* Data *
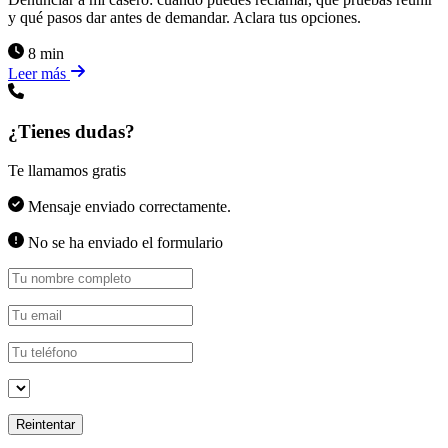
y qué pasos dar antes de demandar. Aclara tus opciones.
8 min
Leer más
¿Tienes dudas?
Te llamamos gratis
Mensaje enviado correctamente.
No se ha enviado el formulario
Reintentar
---
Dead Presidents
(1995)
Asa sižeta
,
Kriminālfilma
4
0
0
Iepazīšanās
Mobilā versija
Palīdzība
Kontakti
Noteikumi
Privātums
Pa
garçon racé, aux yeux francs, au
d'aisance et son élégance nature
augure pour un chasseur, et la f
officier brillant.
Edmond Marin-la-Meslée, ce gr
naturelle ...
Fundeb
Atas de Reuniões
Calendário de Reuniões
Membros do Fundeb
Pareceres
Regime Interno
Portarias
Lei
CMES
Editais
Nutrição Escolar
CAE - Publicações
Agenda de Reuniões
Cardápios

* About this exercise *
Each line of the data that holds "Reuniões" should be reported.

* Solution *
Atas de Reuniões
Calendário de Reuniões
Agenda de Reuniões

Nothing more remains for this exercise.